As Tam Fry from the UK’s National Obesity Forum summed it up last year: “Europe’s health ministers didn’t get the better of the agriculture ministers [and the latter] don’t give a damn about health.”
But it’s not just sugar production policies that are at cross-purposes with the health agenda.
In September, the European Heart Network (EHN) published a new report showing the benefits of shifting towards diets with more plants and fewer livestock products, like meat and full-fat dairy.
EHN called for a “radical rethinking” of the “market-focused” CAP, which the Brussels-based alliance claimed has helped shape current dietary patterns. Susanne Loegstrup, director of EHN, told EUobserver that, so far, there has been “little appetite among our politicians” to implement policies on diet.
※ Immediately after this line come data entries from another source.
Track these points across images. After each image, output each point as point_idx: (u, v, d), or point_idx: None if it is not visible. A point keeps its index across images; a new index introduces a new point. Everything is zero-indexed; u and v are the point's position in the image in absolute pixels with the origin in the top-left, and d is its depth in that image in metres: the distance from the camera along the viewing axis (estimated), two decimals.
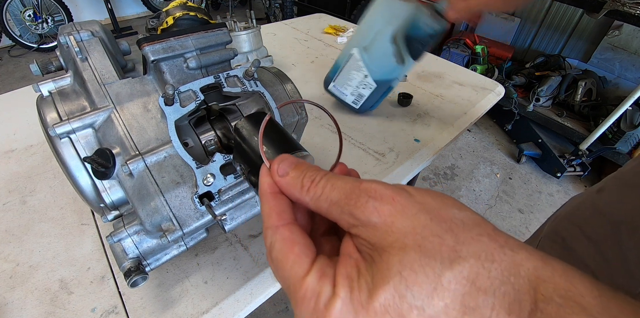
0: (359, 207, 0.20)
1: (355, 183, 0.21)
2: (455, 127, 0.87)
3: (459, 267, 0.17)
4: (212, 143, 0.47)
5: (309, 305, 0.19)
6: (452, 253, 0.18)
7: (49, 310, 0.49)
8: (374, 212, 0.19)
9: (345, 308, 0.18)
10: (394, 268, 0.18)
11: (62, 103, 0.43)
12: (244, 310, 0.50)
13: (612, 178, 0.50)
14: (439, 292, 0.17)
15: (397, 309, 0.17)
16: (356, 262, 0.20)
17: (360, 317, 0.18)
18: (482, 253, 0.18)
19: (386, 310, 0.17)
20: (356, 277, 0.19)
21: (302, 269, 0.20)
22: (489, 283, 0.17)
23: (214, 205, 0.43)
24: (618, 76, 2.21)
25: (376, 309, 0.17)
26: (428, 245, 0.18)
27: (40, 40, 3.46)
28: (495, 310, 0.16)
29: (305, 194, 0.22)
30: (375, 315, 0.18)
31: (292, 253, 0.21)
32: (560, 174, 2.10)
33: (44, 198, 0.64)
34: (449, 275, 0.17)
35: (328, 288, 0.19)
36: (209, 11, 4.10)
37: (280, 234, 0.22)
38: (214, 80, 0.45)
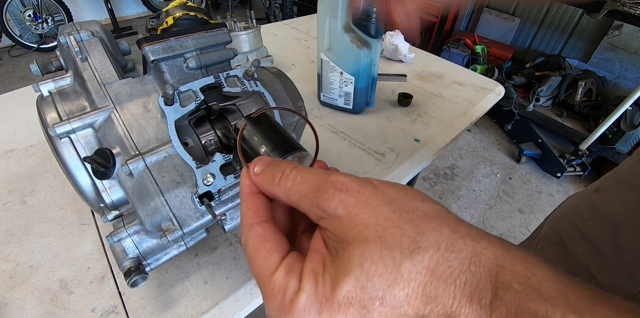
0: (325, 199, 0.20)
1: (323, 175, 0.21)
2: (455, 127, 0.87)
3: (418, 257, 0.18)
4: (212, 143, 0.47)
5: (276, 299, 0.20)
6: (412, 243, 0.18)
7: (49, 310, 0.49)
8: (339, 204, 0.20)
9: (309, 301, 0.19)
10: (355, 261, 0.18)
11: (62, 103, 0.43)
12: (244, 310, 0.50)
13: (609, 178, 0.50)
14: (399, 282, 0.17)
15: (359, 300, 0.18)
16: (322, 256, 0.20)
17: (324, 310, 0.18)
18: (442, 243, 0.18)
19: (349, 302, 0.18)
20: (321, 271, 0.19)
21: (271, 265, 0.21)
22: (449, 272, 0.17)
23: (214, 205, 0.43)
24: (618, 76, 2.21)
25: (339, 301, 0.18)
26: (389, 236, 0.18)
27: (40, 40, 3.46)
28: (457, 298, 0.17)
29: (277, 187, 0.23)
30: (339, 307, 0.18)
31: (264, 249, 0.21)
32: (560, 174, 2.10)
33: (44, 198, 0.64)
34: (408, 265, 0.17)
35: (294, 283, 0.20)
36: (209, 11, 4.10)
37: (254, 232, 0.22)
38: (214, 80, 0.45)
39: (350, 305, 0.18)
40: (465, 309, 0.17)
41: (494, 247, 0.18)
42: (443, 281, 0.17)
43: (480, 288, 0.17)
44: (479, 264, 0.17)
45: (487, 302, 0.16)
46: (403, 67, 1.12)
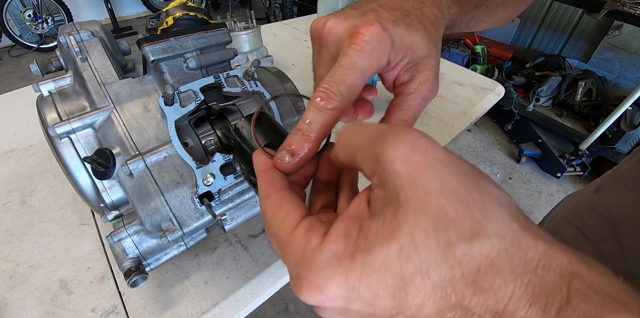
0: (386, 148, 0.17)
1: (390, 126, 0.19)
2: (455, 127, 0.87)
3: (478, 243, 0.15)
4: (212, 143, 0.47)
5: (296, 255, 0.18)
6: (475, 226, 0.16)
7: (49, 310, 0.49)
8: (400, 158, 0.17)
9: (334, 259, 0.17)
10: (405, 227, 0.16)
11: (62, 103, 0.43)
12: (244, 310, 0.50)
13: (609, 178, 0.50)
14: (450, 261, 0.15)
15: (399, 270, 0.16)
16: (361, 221, 0.18)
17: (353, 271, 0.16)
18: (508, 237, 0.16)
19: (386, 270, 0.16)
20: (355, 234, 0.17)
21: (290, 224, 0.20)
22: (509, 269, 0.15)
23: (214, 205, 0.43)
24: (618, 76, 2.21)
25: (374, 266, 0.16)
26: (451, 211, 0.16)
27: (40, 40, 3.46)
28: (515, 297, 0.15)
29: (338, 143, 0.21)
30: (372, 272, 0.16)
31: (281, 211, 0.21)
32: (560, 174, 2.10)
33: (44, 198, 0.64)
34: (463, 247, 0.15)
35: (315, 240, 0.18)
36: (209, 11, 4.10)
37: (271, 199, 0.22)
38: (214, 80, 0.45)
39: (387, 273, 0.16)
40: (523, 312, 0.15)
41: (567, 253, 0.16)
42: (501, 276, 0.15)
43: (547, 294, 0.15)
44: (548, 268, 0.15)
45: (553, 309, 0.14)
46: None
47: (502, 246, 0.15)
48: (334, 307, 0.17)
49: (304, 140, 0.24)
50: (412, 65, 0.27)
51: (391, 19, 0.25)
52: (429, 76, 0.28)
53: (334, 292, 0.17)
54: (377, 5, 0.26)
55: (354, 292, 0.16)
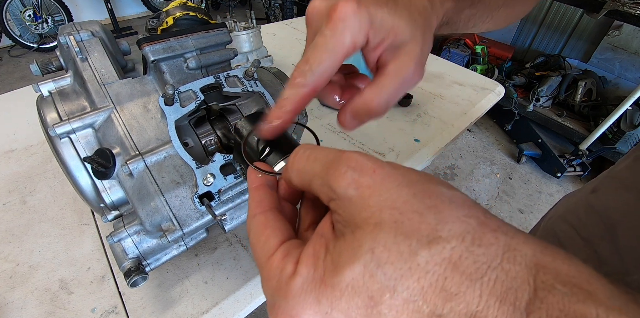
0: (336, 177, 0.18)
1: (337, 153, 0.20)
2: (455, 127, 0.87)
3: (437, 247, 0.15)
4: (212, 143, 0.47)
5: (272, 283, 0.19)
6: (431, 232, 0.16)
7: (49, 310, 0.49)
8: (351, 184, 0.18)
9: (306, 286, 0.17)
10: (365, 245, 0.16)
11: (62, 103, 0.43)
12: (244, 310, 0.50)
13: (606, 178, 0.50)
14: (414, 272, 0.15)
15: (366, 290, 0.16)
16: (327, 241, 0.19)
17: (323, 296, 0.17)
18: (467, 235, 0.16)
19: (354, 291, 0.16)
20: (323, 256, 0.18)
21: (269, 249, 0.20)
22: (474, 268, 0.15)
23: (214, 205, 0.43)
24: (618, 76, 2.21)
25: (342, 288, 0.16)
26: (406, 221, 0.16)
27: (40, 40, 3.46)
28: (484, 297, 0.15)
29: (290, 169, 0.22)
30: (342, 295, 0.16)
31: (263, 235, 0.21)
32: (560, 174, 2.10)
33: (44, 198, 0.64)
34: (425, 254, 0.15)
35: (290, 266, 0.18)
36: (209, 11, 4.10)
37: (256, 220, 0.22)
38: (214, 80, 0.45)
39: (355, 294, 0.16)
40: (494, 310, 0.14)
41: (531, 243, 0.16)
42: (467, 277, 0.15)
43: (515, 288, 0.15)
44: (513, 261, 0.15)
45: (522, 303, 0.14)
46: None
47: (462, 246, 0.15)
48: None
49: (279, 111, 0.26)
50: (395, 49, 0.27)
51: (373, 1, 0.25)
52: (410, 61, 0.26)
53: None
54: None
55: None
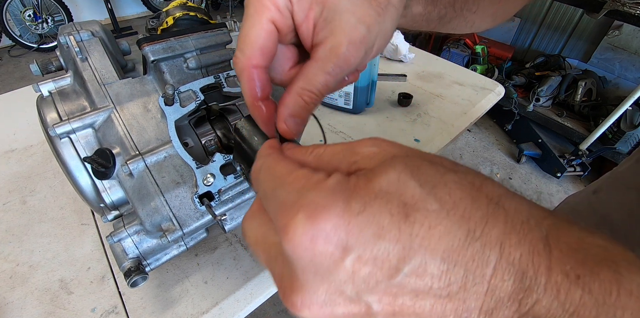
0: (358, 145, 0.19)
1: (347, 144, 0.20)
2: (455, 127, 0.87)
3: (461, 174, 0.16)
4: (212, 143, 0.47)
5: (298, 184, 0.17)
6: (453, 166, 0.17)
7: (49, 310, 0.49)
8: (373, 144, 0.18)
9: (338, 187, 0.16)
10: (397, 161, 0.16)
11: (62, 103, 0.43)
12: (244, 310, 0.50)
13: (608, 179, 0.50)
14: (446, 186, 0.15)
15: (400, 196, 0.15)
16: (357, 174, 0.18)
17: (355, 197, 0.15)
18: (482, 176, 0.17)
19: (388, 196, 0.15)
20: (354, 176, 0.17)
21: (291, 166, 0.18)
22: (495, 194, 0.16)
23: (214, 205, 0.43)
24: (618, 76, 2.21)
25: (376, 192, 0.15)
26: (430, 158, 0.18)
27: (40, 40, 3.45)
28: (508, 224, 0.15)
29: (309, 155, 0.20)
30: (375, 198, 0.15)
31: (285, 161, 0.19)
32: (560, 174, 2.10)
33: (44, 198, 0.64)
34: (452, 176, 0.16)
35: (321, 174, 0.17)
36: (209, 11, 4.10)
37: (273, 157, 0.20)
38: (214, 80, 0.45)
39: (388, 199, 0.15)
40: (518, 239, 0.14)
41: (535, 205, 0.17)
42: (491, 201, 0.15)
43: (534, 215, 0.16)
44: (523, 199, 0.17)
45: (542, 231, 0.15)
46: (403, 67, 1.11)
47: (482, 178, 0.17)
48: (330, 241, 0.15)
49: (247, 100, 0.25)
50: (326, 23, 0.23)
51: None
52: (343, 40, 0.23)
53: (337, 217, 0.15)
54: None
55: (358, 219, 0.15)
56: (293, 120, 0.24)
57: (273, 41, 0.24)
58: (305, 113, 0.24)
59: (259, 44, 0.23)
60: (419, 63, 1.14)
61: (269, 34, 0.23)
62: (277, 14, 0.23)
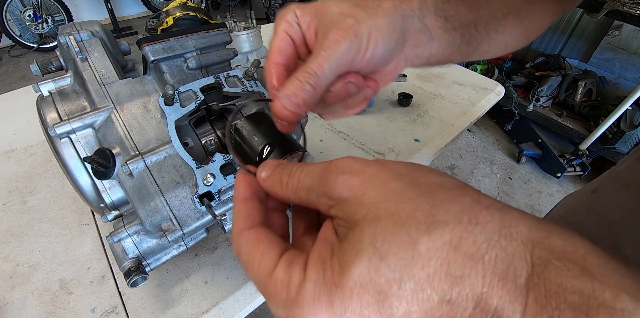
0: (329, 184, 0.19)
1: (325, 164, 0.20)
2: (455, 127, 0.87)
3: (437, 232, 0.16)
4: (212, 143, 0.47)
5: (280, 296, 0.18)
6: (428, 217, 0.16)
7: (49, 310, 0.49)
8: (344, 187, 0.18)
9: (317, 290, 0.17)
10: (365, 241, 0.16)
11: (62, 103, 0.43)
12: (244, 310, 0.50)
13: (606, 178, 0.50)
14: (418, 261, 0.15)
15: (374, 285, 0.16)
16: (331, 244, 0.19)
17: (335, 298, 0.16)
18: (464, 215, 0.16)
19: (363, 287, 0.16)
20: (329, 258, 0.18)
21: (269, 263, 0.19)
22: (474, 248, 0.15)
23: (214, 205, 0.43)
24: (618, 76, 2.21)
25: (351, 287, 0.16)
26: (401, 211, 0.16)
27: (40, 40, 3.46)
28: (487, 278, 0.15)
29: (286, 189, 0.22)
30: (352, 294, 0.16)
31: (258, 251, 0.20)
32: (560, 174, 2.10)
33: (44, 198, 0.64)
34: (425, 242, 0.15)
35: (297, 274, 0.18)
36: (209, 11, 4.10)
37: (246, 236, 0.21)
38: (214, 80, 0.45)
39: (364, 291, 0.16)
40: (498, 290, 0.14)
41: (525, 219, 0.16)
42: (469, 257, 0.15)
43: (514, 265, 0.15)
44: (510, 238, 0.15)
45: (522, 280, 0.14)
46: None
47: (460, 227, 0.16)
48: None
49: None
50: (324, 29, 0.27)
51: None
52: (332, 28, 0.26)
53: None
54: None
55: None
56: (288, 99, 0.26)
57: (288, 44, 0.29)
58: (300, 92, 0.26)
59: (277, 47, 0.29)
60: None
61: (283, 40, 0.29)
62: (288, 26, 0.29)
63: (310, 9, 0.29)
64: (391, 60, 0.30)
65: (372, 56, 0.27)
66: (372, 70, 0.30)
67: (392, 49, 0.29)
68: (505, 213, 0.16)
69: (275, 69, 0.28)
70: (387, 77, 0.32)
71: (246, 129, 0.35)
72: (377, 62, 0.29)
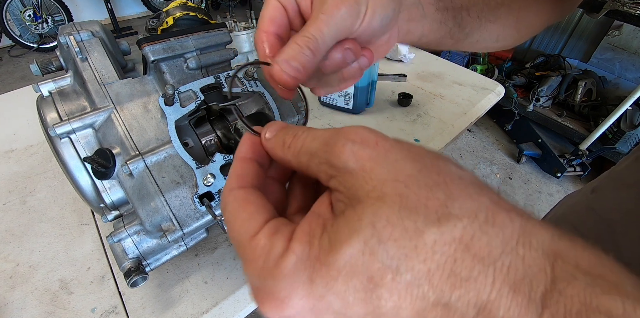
0: (335, 151, 0.17)
1: (336, 130, 0.18)
2: (455, 127, 0.87)
3: (448, 225, 0.14)
4: (212, 143, 0.47)
5: (257, 263, 0.16)
6: (440, 208, 0.14)
7: (49, 310, 0.49)
8: (351, 156, 0.16)
9: (299, 265, 0.15)
10: (365, 219, 0.14)
11: (62, 103, 0.43)
12: (244, 310, 0.50)
13: (605, 178, 0.50)
14: (421, 252, 0.14)
15: (366, 270, 0.14)
16: (324, 220, 0.17)
17: (317, 276, 0.14)
18: (481, 213, 0.14)
19: (352, 270, 0.14)
20: (319, 234, 0.16)
21: (253, 227, 0.18)
22: (487, 251, 0.13)
23: (214, 205, 0.43)
24: (618, 76, 2.21)
25: (339, 267, 0.14)
26: (412, 195, 0.15)
27: (40, 40, 3.46)
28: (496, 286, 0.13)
29: (287, 151, 0.20)
30: (338, 274, 0.14)
31: (245, 211, 0.18)
32: (560, 174, 2.10)
33: (44, 198, 0.64)
34: (433, 232, 0.14)
35: (280, 243, 0.16)
36: (209, 11, 4.10)
37: (234, 195, 0.20)
38: (214, 80, 0.45)
39: (353, 275, 0.14)
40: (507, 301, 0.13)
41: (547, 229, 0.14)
42: (479, 260, 0.13)
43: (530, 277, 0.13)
44: (529, 246, 0.13)
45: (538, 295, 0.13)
46: (403, 67, 1.11)
47: (475, 225, 0.14)
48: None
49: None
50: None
51: None
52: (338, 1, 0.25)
53: (300, 304, 0.15)
54: None
55: (322, 302, 0.15)
56: (287, 63, 0.25)
57: (280, 13, 0.28)
58: (299, 56, 0.25)
59: (269, 16, 0.28)
60: (419, 63, 1.14)
61: (275, 8, 0.28)
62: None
63: None
64: (386, 31, 0.30)
65: (369, 23, 0.27)
66: (368, 39, 0.29)
67: (389, 17, 0.28)
68: (527, 220, 0.15)
69: (267, 37, 0.27)
70: (380, 48, 0.32)
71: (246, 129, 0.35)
72: (374, 30, 0.28)
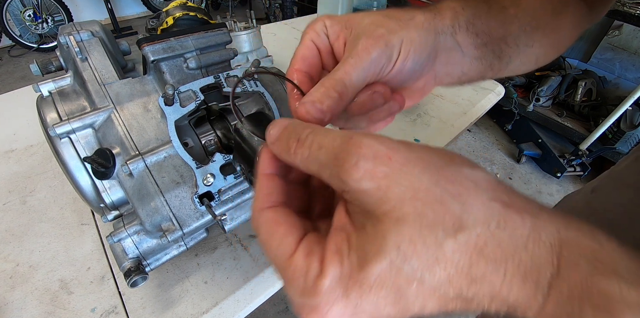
0: (347, 170, 0.17)
1: (344, 138, 0.18)
2: (455, 127, 0.87)
3: (463, 236, 0.16)
4: (212, 143, 0.47)
5: (297, 284, 0.18)
6: (456, 221, 0.16)
7: (49, 310, 0.49)
8: (365, 175, 0.17)
9: (334, 284, 0.17)
10: (390, 242, 0.16)
11: (62, 103, 0.43)
12: (244, 310, 0.50)
13: (606, 178, 0.50)
14: (441, 262, 0.16)
15: (393, 283, 0.16)
16: (347, 234, 0.18)
17: (352, 291, 0.17)
18: (492, 220, 0.16)
19: (382, 284, 0.16)
20: (347, 251, 0.17)
21: (288, 249, 0.19)
22: (499, 252, 0.16)
23: (214, 205, 0.43)
24: (618, 76, 2.21)
25: (370, 283, 0.16)
26: (430, 214, 0.16)
27: (40, 40, 3.45)
28: (507, 278, 0.15)
29: (295, 157, 0.20)
30: (370, 289, 0.16)
31: (278, 233, 0.20)
32: (560, 174, 2.10)
33: (44, 198, 0.64)
34: (451, 244, 0.16)
35: (315, 265, 0.18)
36: (209, 11, 4.10)
37: (264, 216, 0.21)
38: (214, 80, 0.45)
39: (382, 287, 0.16)
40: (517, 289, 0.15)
41: (555, 220, 0.16)
42: (492, 261, 0.15)
43: (538, 267, 0.15)
44: (538, 241, 0.16)
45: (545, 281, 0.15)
46: None
47: (488, 232, 0.16)
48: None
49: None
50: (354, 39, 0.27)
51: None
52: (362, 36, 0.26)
53: (340, 314, 0.17)
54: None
55: (358, 309, 0.17)
56: (313, 105, 0.25)
57: (312, 53, 0.29)
58: (326, 99, 0.25)
59: (301, 54, 0.28)
60: None
61: (308, 48, 0.29)
62: (315, 35, 0.29)
63: (341, 19, 0.28)
64: (421, 76, 0.29)
65: (401, 68, 0.27)
66: (400, 84, 0.29)
67: (422, 63, 0.28)
68: (537, 217, 0.16)
69: (297, 75, 0.28)
70: (415, 94, 0.31)
71: (246, 129, 0.35)
72: (406, 75, 0.28)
Interviews with agricultural, trade and health policymakers listed in the Food Policy paper mentioned above, offer some insight as to why. The experts discovered that because of the treaties relevant to CAP, nutrition is seen as something for member states to decide.
As one interviewee put it: “That’s where people in [DG SANTE] always say ‘yeah, but there’s a [very serious] limitation … because the people who can make change in terms of health and health regulations – that’s national states’.”
Still, “some respondents were of the view that if the will is there, nutrition can be legally justified as an issue to be addressed by CAP”, the researchers noted.
The World Bank weighs in
With every major new report, new seeds are planted. The one just produced by IPES-Food is comprehensive, while EHN’s merits a wider hearing.
The World Bank’s findings are perhaps the most significant, however.
CAP’s focus on economics seems to be the major sticking point, so the bank weighing in on the issue marks an intriguing shift.
“It is the World Bank,” explained Lawrence Haddad, executive director at the Global Alliance for Improved Nutrition (Gain). “Love them or not, they matter. If they say we need to pay more attention to how food systems can mitigate obesity, others will pay attention. They reach constituencies that [others, including the World Health Organization and the UN's Food and Agriculture Organization] cannot.”
The bank’s findings are “an important signal to those inside and outside the World Bank that obesity is not off the table, and that some of the Bank’s investments in agriculture and food systems could be doing more to mitigate it and may even be inadvertently contributing to it”, said Haddad.
What’s more, the authors are realistic about evidence; the fact that there is not nearly enough does not mean nothing can or should be done. That’s “refreshing”, said Haddad.
Rocha came to a similar conclusion: “The complexity of health impacts in food systems is real and challenging, but should not be an excuse for inaction.”